The event was held at Adelson’s palatial Venetian casino hotel, much of it taking place on Shabbat. Observant Jews who attended rushed from services, prayer shawls over their shoulders to events during the day Saturday, dodging oblivious, skimpily dressed cocktail waitresses attending to the crowds. The catering was not kosher, although kosher food was available.

A few Orthodox Jews murmured dissatisfaction with the inconveniences, noting that they are the most Republican of the Jewish religious groups.

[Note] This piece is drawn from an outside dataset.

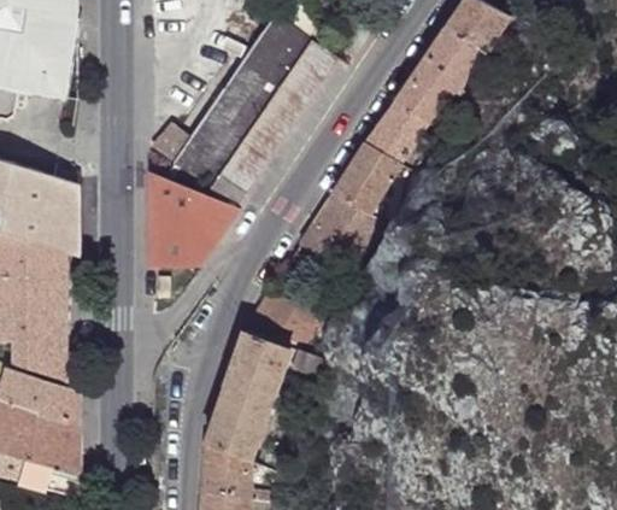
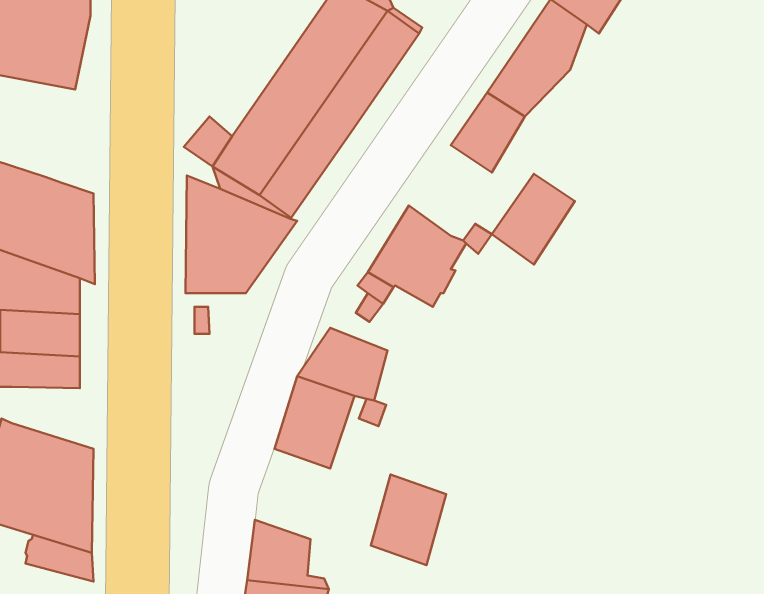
building: [330,145,396,217] -> [492,174,575,264]
building: [13,338,67,377] -> none
building: [207,387,268,459] -> [371,474,446,565]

Overall, however, the mood was jubilant, with spirited defenses of Republican policies in hallway discussions greeted with effusive nodding, and with attendees relishing the chance to meet with party stars like Rep. Eric Cantor, R-Va., the U.S. House of Representatives majority leader, and Texas Gov. Rick Perry, and with Danny Ayalon, the Israeli deputy foreign minister.

Muriel Weber, a delegate from Shaker Heights, Ohio, said a Republican candidate would be an easier sell among Jews in 2012 than in 2008.

“The country’s moved on,” she said. “The economy, our relationship with Israel—the world has become more difficult, scarier.”

***

Ron Kampeas is JTA’s Washington bureau chief.